Une approche méthodique permet de résoudre rapidement la plupart de ces problèmes : isoler d’abord le facteur logiciel (paramètres FluidNC, version de firmware), puis vérifier le matériel (câbles, connecteurs, drivers, alimentation). Noter les circonstances exactes de chaque incident (type de job, durée, actions précédentes) constitue une aide précieuse au diagnostic, surtout lorsque plusieurs modifications ont été effectuées récemment sur l’installation.

Vérification des signaux au multimètre ou oscilloscope (sortie PWM, STEP/DIR, endstops)

En cas de comportement anormal, la vérification des signaux au multimètre ou à l’oscilloscope devient un outil indispensable. Sur la sortie PWM destinée au laser ou à la broche, la mesure de la tension moyenne pour différentes valeurs de consigne permet de s’assurer que la modulation fonctionne correctement. Un signal STEP/DIR absent ou déformé sur un axe indique un problème de driver ou de carte mère, tandis qu’un endstop constamment actif malgré l’absence de contact pointe vers un câblage erroné ou un interrupteur défectueux.

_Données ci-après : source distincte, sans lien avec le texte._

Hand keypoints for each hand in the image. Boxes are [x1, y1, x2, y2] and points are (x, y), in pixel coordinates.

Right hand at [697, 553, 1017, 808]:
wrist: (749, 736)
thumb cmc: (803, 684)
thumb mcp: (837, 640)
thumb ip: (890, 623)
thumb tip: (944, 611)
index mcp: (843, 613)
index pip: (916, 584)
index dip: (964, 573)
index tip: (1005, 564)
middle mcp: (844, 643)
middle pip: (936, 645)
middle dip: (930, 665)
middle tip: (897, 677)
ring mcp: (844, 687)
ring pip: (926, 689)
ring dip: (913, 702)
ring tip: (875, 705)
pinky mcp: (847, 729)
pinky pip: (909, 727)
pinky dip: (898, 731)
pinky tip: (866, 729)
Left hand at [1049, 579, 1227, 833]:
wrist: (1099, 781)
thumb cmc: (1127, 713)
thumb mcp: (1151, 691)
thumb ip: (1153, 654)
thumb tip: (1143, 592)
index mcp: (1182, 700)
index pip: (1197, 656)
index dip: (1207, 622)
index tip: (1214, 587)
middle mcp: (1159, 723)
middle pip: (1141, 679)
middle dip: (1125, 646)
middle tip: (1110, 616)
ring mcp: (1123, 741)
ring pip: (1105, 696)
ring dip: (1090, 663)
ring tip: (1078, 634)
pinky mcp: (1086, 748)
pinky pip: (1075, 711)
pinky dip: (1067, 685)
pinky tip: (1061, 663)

Un oscilloscope offre une vision encore plus détaillée, particulièrement utile pour observer les effets des parasites générés par la broche ou le VFD. Des impulsions parasites visibles sur les lignes de fins de course ou sur l’alimentation de la carte expliquent souvent des resets aléatoires ou des homings interrompus. Dans bien des cas, un simple ajout de ferrites, une meilleure séparation des câbles de puissance et de signal, ou un blindage correctement relié à la terre suffisent à assainir la situation.

Mise à jour du firmware MKS DLC32, rollback de version et compatibilité avec les releases FluidNC

La mise à jour du firmware doit s’inscrire dans une stratégie maîtrisée. Avant d’installer une version plus récente de FluidNC, il convient de vérifier sa compatibilité avec la carte MKS DLC32 et les drivers utilisés. Certaines versions apportent des améliorations significatives de la gestion laser ou des cycles de homing, mais peuvent introduire des changements de syntaxe dans les fichiers YAML. Conserver une copie de la version précédente, ainsi que de ses binaires, permet un retour en arrière rapide en cas de comportement imprévu.

Un journal de mises à jour, même simple, notant la date, la version installée et les modifications constatées, constitue un outil précieux lors du dépannage. Dans un atelier où plusieurs machines utilisent des variantes de MKS DLC32, la cohérence des versions de firmware et de configuration permet de réduire les erreurs humaines et facilite l’entraide entre utilisateurs, chacun pouvant partager des solutions reproductibles sans se heurter à des différences de comportement liées à des versions divergentes.

Protection de la carte : filtrage EMI, boîtier, gestion des câbles et ventilation des drivers

La protection physique et électrique de la MKS DLC32 conditionne directement sa fiabilité à long terme. Un boîtier bien ventilé, avec des entrées d’air filtrées et une extraction suffisante, maintient les drivers et l’ESP32 à une température raisonnable, même lors de sessions d’usinage ou de gravure de plusieurs heures. La gestion des câbles, en séparant clairement les lignes de puissance (broche, résistance chauffante éventuelle, alimentation laser) des câbles de signal (STEP/DIR, fins de course, capteurs), limite la propagation des parasites et les risques de coupure accidentelle.

Le filtrage EMI par ferrites, filtres secteur et condensateurs adaptés protège la carte contre les transitoires générés par la mise en marche de la broche ou par les commutations rapides du VFD. Une mise à la terre cohérente de la structure, des blindages de câble et du boîtier lui-même complète cette protection. En combinant ces précautions, une installation MKS DLC32 gagne en robustesse et en fiabilité, permettant à l’utilisateur de se concentrer sur l’usinage et la gravure plutôt que sur le dépannage récurrent de son électronique de contrôle.